DATA SHOWN -
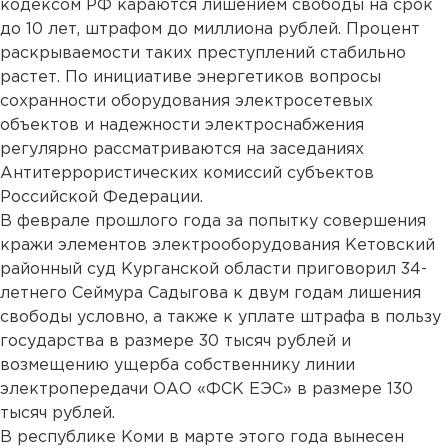
кодексом РФ караются лишением свободы на срок
до 10 лет, штрафом до миллиона рублей. Процент
раскрываемости таких преступлений стабильно
растет. По инициативе энергетиков вопросы
сохранности оборудования электросетевых
объектов и надежности электроснабжения
регулярно рассматриваются на заседаниях
Антитеррористических комиссий субъектов
Российской Федерации.
В феврале прошлого года за попытку совершения
кражи элементов электрооборудования Кетовский
районный суд Курганской области приговорил 34-
летнего Сеймура Садыгова к двум годам лишения
свободы условно, а также к уплате штрафа в пользу
государства в размере 30 тысяч рублей и
возмещению ущерба собственнику линии
электропередачи ОАО «ФСК ЕЭС» в размере 130
тысяч рублей.
В республике Коми в марте этого года вынесен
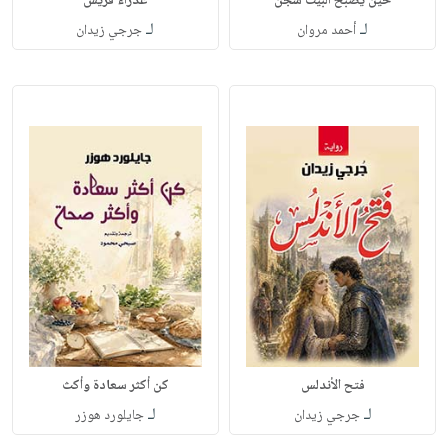
حين يصبح البيت سجن
عذراء قريش
لـ
لـ
أحمد مروان
جرجي زيدان
فتح الأندلس
كن أكثر سعادة وأكث
لـ
لـ
جرجي زيدان
جايلورد هوزر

PROBLEM STATEMENT - Exact repetition is the task: every line from the start of the data to the line with "летнего Сеймура Садыгова к двум годам лишения", inclusive, and none after it, pictures omitted.

ANSWER TO THIS EXERCISE -
кодексом РФ караются лишением свободы на срок
до 10 лет, штрафом до миллиона рублей. Процент
раскрываемости таких преступлений стабильно
растет. По инициативе энергетиков вопросы
сохранности оборудования электросетевых
объектов и надежности электроснабжения
регулярно рассматриваются на заседаниях
Антитеррористических комиссий субъектов
Российской Федерации.
В феврале прошлого года за попытку совершения
кражи элементов электрооборудования Кетовский
районный суд Курганской области приговорил 34-
летнего Сеймура Садыгова к двум годам лишения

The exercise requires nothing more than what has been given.